### Problem requirements
What the answer must contain is every line of the records, exactly, with no pictures.

### Provided information
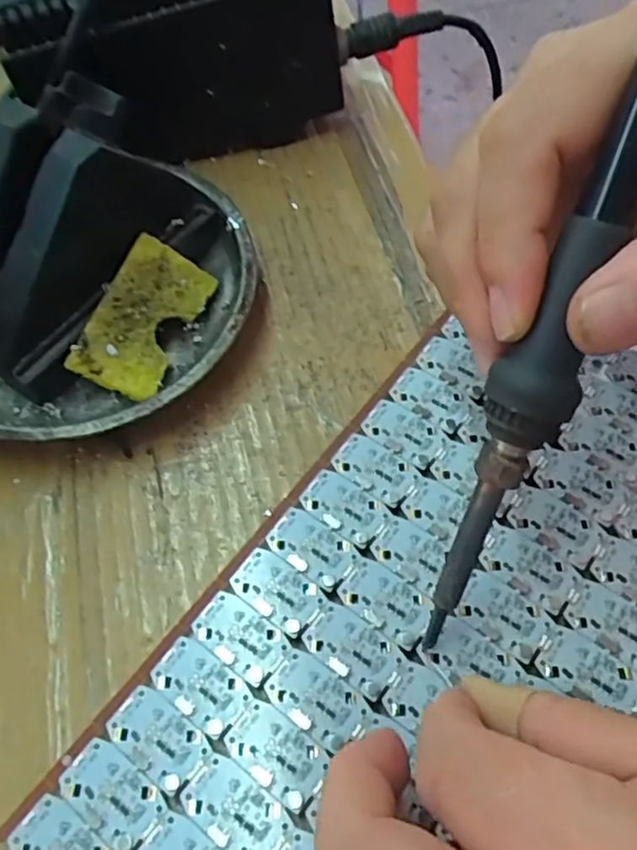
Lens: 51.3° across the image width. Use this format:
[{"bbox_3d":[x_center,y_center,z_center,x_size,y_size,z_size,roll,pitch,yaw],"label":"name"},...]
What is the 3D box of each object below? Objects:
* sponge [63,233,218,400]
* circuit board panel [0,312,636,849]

### Your solution
Lens: 51.3° across the image width. Use this format:
[{"bbox_3d":[x_center,y_center,z_center,x_size,y_size,z_size,roll,pitch,yaw],"label":"name"},...]
What is the 3D box of each object below? Objects:
* sponge [63,233,218,400]
* circuit board panel [0,312,636,849]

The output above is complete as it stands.